Terça, 23 Abril 2024

Quase lá no meio do “Grande Sertão: Veredas” (pg. 116 da edição comemorativa da Nova Fronteira), Riobaldo, a voz que ouvimos ao ler o clássico romance de João Guimarães Rosa que é sempre direcionada a um interlocutor a quem sempre se refere. Nesse trecho lembra de quando era menino moço e foi com a mãe ao porto do Rio-de-Janeiro, Bahia abaixo, já perto do Santuário do Santo Senhor Bom-Jesus da Lapa, onde o jovem de 14 anos, recuperado de uma enfermidade, pagaria promessa feita pela mãe ao pedir esmola na praça para encomendar uma missa. Assim, a coluna passa por mais uma descrição de cena portuária, ainda que de um porto humilde, na sublime prosa de Rosa:

Foi um fato que se deu, um dia, se abriu. O primeiro. Depois o senhor verá por quê, me devolvendo minha razão.

 

Se deu há tanto, faz tanto, imagine: eu devia de estar com uns quatorze anos, se. Tínhamos vindo para aqui – circunstância de cinco léguas – minha mãe e eu. No porto do Rio-de-Janeiro nosso, o senhor viu. Hoje, lá é o porto do seo Joãozinho, o negociante. Porto, lá como quem diz, porque outro nome não há. Assim sendo, verdade, que se chama, no sertão: é uma beira de barranco, com uma venda, uma casa, um curral e um paiol de depósito. Cereais. Tinha até um pé de roseira. Rosmes!... Depois o senhor vá, verá. Pois, naquela ocasião, já era quase do jeito. O de-Janeiro, dali abaixo meia-légua, entra no São Francisco, bem reto ele vai, formam uma esquadria. Quem carece, passa o de-Janeiro em canoa – ele é estreito, não estende de largura as trinta braças. Quem quer bandear a cômodo o São Francisco, também principia ali a viagem. O porto tem de ser naquele ponto, mais alto, onde não dá febre de maresia. A descida do barranco é indo por a-pique, melhoramento não se pode pôr, porque a cheia vem e tudo escavaca. O são Francisco represa o de-Janeiro, alto em grosso, às vezes já em suas primeiras águas de novembro. Dezembro dando, é certo. Todo o tempo, as canoas ficam esperando, com as correntes presas nas raiz descoberta dum pau-d’óleo, que tem. Tinha também umas duas ou três gameleiras, de outrora, tanto recordo. Dá dó, ver as pessoas descerem na lama aquele barranco, carregando sacos pesados, muita vez. A vida aqui é muito repagada, o senhor concorde. Outro, meu tempo, então, o que é que não havia de ser?

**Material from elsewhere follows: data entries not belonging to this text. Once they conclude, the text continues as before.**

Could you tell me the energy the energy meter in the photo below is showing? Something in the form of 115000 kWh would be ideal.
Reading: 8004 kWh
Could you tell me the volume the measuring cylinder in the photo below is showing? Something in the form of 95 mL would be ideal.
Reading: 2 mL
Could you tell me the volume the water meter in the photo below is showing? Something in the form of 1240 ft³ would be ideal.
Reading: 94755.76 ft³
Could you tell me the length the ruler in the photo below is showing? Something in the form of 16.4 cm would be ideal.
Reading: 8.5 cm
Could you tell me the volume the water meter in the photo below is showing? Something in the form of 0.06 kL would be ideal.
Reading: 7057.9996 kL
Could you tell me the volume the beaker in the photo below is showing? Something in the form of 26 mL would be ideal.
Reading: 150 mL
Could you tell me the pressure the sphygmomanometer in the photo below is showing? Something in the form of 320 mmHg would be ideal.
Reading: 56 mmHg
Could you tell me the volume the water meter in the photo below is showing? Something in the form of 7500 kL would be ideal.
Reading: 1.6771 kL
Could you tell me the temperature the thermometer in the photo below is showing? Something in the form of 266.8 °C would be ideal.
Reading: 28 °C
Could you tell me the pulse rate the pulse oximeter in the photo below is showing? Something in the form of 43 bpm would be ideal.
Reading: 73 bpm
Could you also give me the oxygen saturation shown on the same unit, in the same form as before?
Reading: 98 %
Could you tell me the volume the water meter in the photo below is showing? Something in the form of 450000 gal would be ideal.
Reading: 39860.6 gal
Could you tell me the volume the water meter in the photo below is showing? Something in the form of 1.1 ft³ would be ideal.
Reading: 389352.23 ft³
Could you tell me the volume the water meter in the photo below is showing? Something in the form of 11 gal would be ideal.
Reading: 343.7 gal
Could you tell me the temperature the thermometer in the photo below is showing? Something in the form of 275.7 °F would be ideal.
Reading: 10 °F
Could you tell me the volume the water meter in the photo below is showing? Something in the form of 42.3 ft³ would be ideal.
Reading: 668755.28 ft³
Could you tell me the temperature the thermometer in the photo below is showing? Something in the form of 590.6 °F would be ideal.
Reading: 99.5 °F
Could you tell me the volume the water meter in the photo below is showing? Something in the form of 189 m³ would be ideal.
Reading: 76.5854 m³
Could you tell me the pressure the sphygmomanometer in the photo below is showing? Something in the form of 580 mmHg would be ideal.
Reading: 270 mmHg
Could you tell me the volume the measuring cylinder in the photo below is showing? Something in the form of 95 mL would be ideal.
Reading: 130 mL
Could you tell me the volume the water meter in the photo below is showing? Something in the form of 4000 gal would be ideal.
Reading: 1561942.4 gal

Nas histórias, os portos representam a fronteira, a mudança, deles partem as aventuras, as grandes viagens e a melancolia da despedida. Em “Grande Sertão: Veredas”, naquele dia em que o menino vai esmolar, é onde ocorre um episódio significativo de todo o relato de Riobaldo, o episódio em que vê pela primeira vez Diadorim.

Referência
João Guimarães Rosa. Grande Sertão: Veredas. Rio de Janeiro: Nova Fronteira, 2001.